Galilee Diary: Why is This Night Different?

February 15, 2012Rabbi Marc J. Rosenstein

There are four new years: The first of Nisan is the new year for kings and festivals; The first of Elul is the new year for tithes of animals, though Rabbi Eliezer and Rabbi Shimon say it is the first of Tishrei; The first of Tishrei is the new year for years and Sabbatical and Jubilee years, and for planting and for vegetables; The first of Sh'vat is the new year for trees according to the House of Shammai; the House of Hillel say the fifteenth of Sh'vat. -Mishnah Rosh Hashanah 1:1

"Tu" (the Hebrew abbreviation of 15th) in the month of Shvat was set (Hillel's opinion generally overrules Shammai's) as the beginning of the tithable year for tree fruit: Calculating the tithe on fruit starts again for fruit that sets after that date. The day is not mentioned in the Bible at all, and in the rabbinic literature only in this technical discussion. It seems that only much later, in 16th century Safed, did the kabbalists try to give it a deeper meaning, and invented a custom of having a festive meal of the fruit of the land on Tu BiShvat, while discussing the mystical meanings of the shapes and structures of the fruit. The custom did not spread much (until the late 20th century, when Jewish educators took it up).

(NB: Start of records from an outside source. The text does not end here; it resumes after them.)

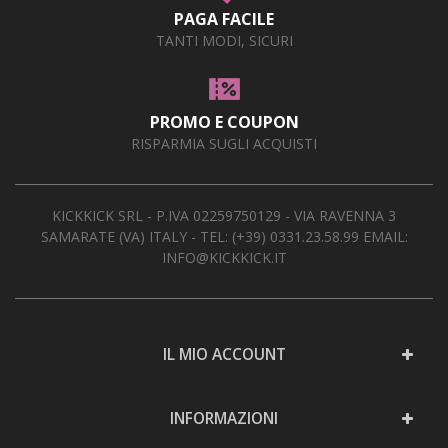
PAGA FACILE
TANTI MODI, SICURI
PROMO E COUPON
RISPARMIA SUGLI ACQUISTI
KICKKICK SRL - P.IVA 02259750129 - VIA RAVENNA 3
SAMARATE (VA) ITALY - TEL:
(+39) 0331.23.58.99
EMAIL:
INFO@KICKKICK.IT
IL MIO ACCOUNT
INFORMAZIONI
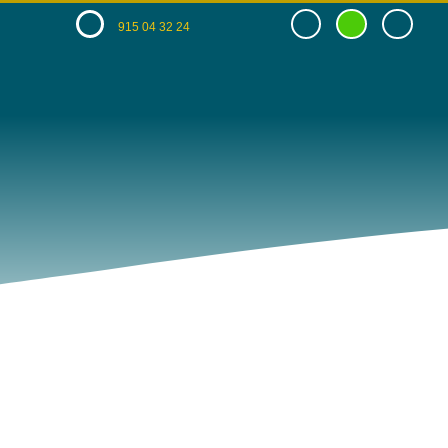
915 04 32 24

Meanwhile, the Jewish National Fund, with the teachers in the schools in the New Yishuv in Palestine in the early 20th century, invented the association between the new year of the trees and the planting of trees in order to green the desertified and swampy land of Israel. Tu BiShvat became a major event in the calendar of the Zionist schools, as the teachers took their students out for the day on festive mass tree-planting excursions. Today these excursions barely exist any more, but the older custom of the seder has become widespread. They are held in schools and youth groups, in synagogues and community centers. They often focus on texts relating to the environment in general. The tables are laden with dried fruit, almost all of which is imported. The only reason to associate dried fruit with Tu BiShvat is that in the Diaspora before refrigeration and air freight, the only Israeli fruits one could obtain were dried – especially carob. It's a little weird that that custom became so ingrained that now we sit in Israel and import dried fruit from Turkey to celebrate the day.

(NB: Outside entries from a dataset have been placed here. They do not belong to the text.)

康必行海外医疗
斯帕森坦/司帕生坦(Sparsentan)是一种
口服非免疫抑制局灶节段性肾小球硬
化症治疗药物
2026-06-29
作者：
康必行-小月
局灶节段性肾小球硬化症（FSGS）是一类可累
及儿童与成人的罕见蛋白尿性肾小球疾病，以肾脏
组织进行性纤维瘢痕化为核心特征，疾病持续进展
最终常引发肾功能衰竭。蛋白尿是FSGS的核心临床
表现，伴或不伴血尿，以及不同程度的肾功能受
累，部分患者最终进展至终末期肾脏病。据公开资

Every year our seminar center in the Galilee, the local county culture department, and the Orthodox community of Moreshet cosponsor a seder. This year we had well over 200 people, from across the religious spectrum. We do a brief seder involving eating the seven species mentioned in Deuteronomy 8:8 (wheat, barley, figs, dates, grapes, pomegranates, olives), and invite a professional entertainer to perform. This year the program was by Golan Azulai, a well known TV and movie actor who, like many in the Israeli entertainment industry, has gone through a sort of re-attachment to his Jewish roots in recent years, and does a show in which he talks and sings about his experiences. He was great, and had us all laughing and singing along with great enthusiasm, as he charmingly avoided both sticky pietism and nasty mockery. And as the county [Orthodox] rabbi, Rabbi Eliahu, pointed out in his remarks, we read in the papers about segregation, and animosity over religious enforcement elsewhere. But here we are, singing, eating, and laughing together – men and women, Orthodox and liberal and secular – and taking it for granted. In my remarks (Rabbi Eliahu and I always share the honors on Tu BiShvat, among other occasions), I suggested that if we could only export the spirit of that evening – the shared culture, the mutual respect, the ability to laugh at ourselves, the rejoicing in the tradition and in the land - to the rest of the country, maybe redemption would come.